--- Problem ---
What you return must match, exactly, the lines running from the one containing "right front paw: (1105, 1464)" to the end of the data, both included, and must contain no pictures.

--- Supplied data ---
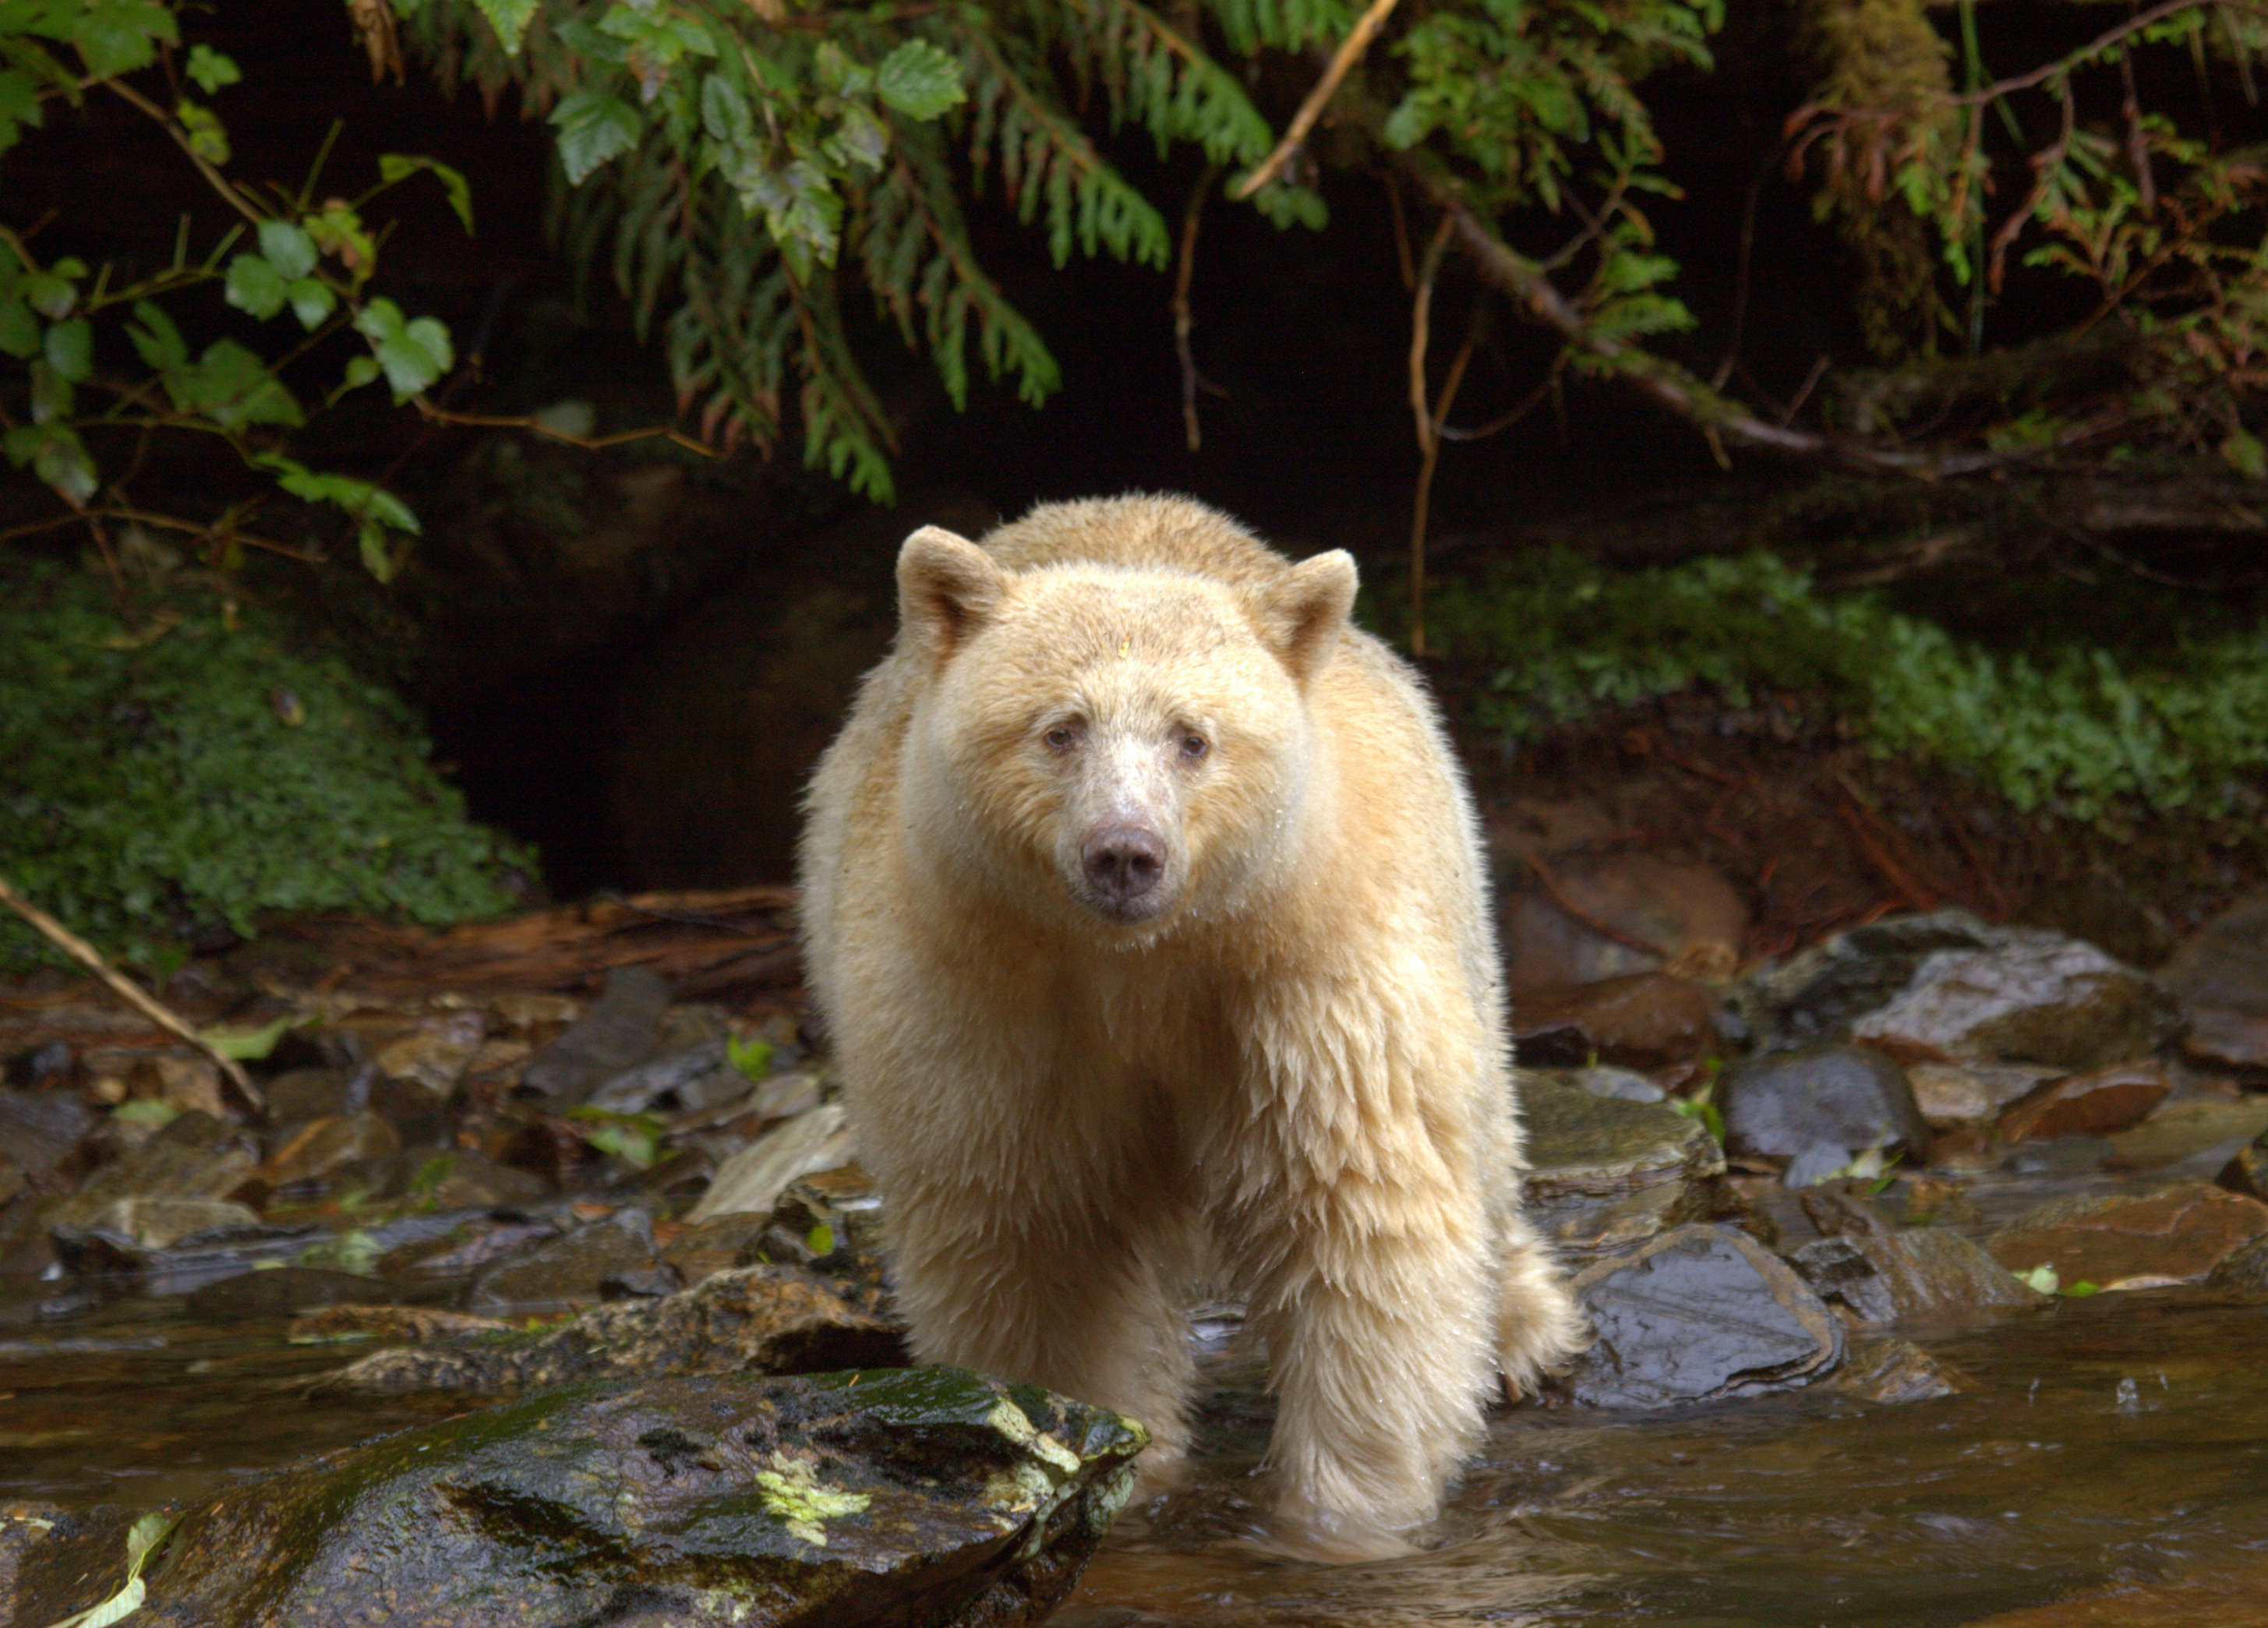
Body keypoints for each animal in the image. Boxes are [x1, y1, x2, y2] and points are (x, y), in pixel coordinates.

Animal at [797, 494, 1584, 1559]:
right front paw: (1105, 1464)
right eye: (1061, 729)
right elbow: (1036, 1239)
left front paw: (1345, 1517)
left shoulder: (1305, 981)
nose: (1126, 851)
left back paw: (1521, 1324)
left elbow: (1362, 1220)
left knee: (1484, 1131)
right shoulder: (984, 999)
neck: (1145, 961)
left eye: (1192, 738)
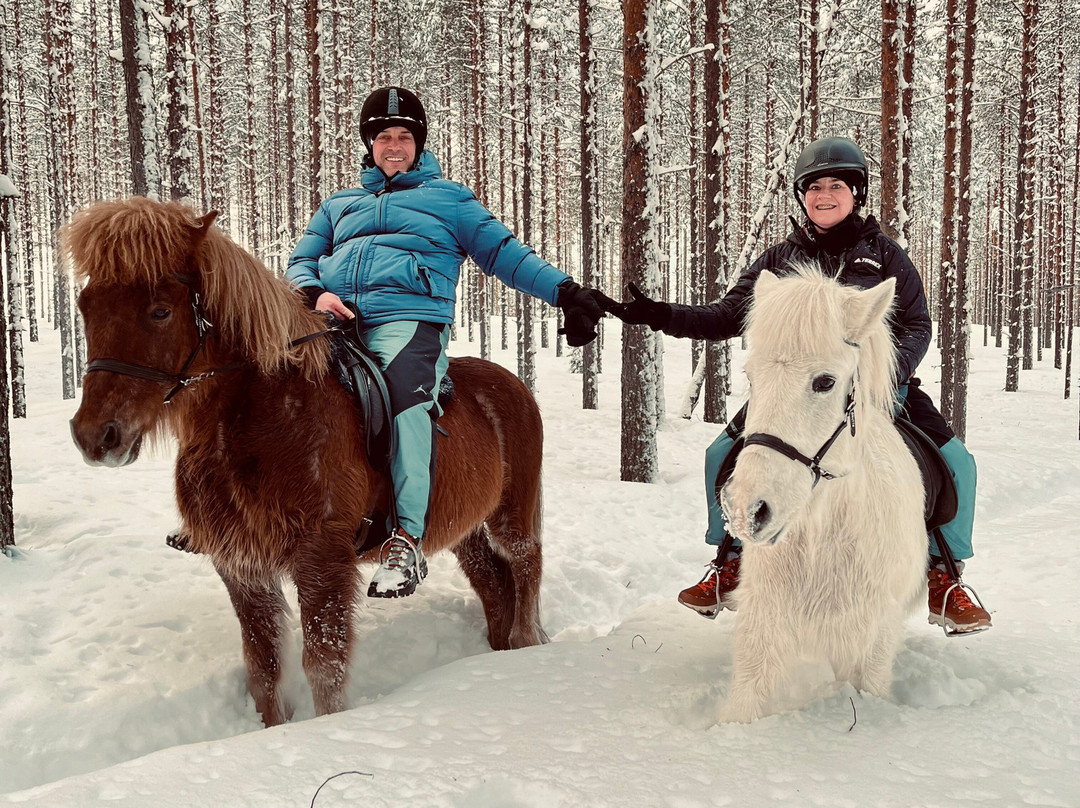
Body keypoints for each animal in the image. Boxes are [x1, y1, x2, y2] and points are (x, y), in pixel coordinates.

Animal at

--- Solution to the exercise ---
right front paw: (1105, 1464)
right eye: (1061, 729)
right elbow: (1036, 1239)
left front paw: (1345, 1517)
left shoulder: (1305, 981)
nose: (1126, 851)
left back paw: (1521, 1324)
left elbow: (1362, 1220)
left knee: (1484, 1131)
right shoulder: (984, 999)
neck: (1145, 961)
left eye: (1192, 738)
Body keypoints for each animal in the image. Boxes are [x1, y1, x2, y2] and points are (x, y), in pixel coordinates.

Animal at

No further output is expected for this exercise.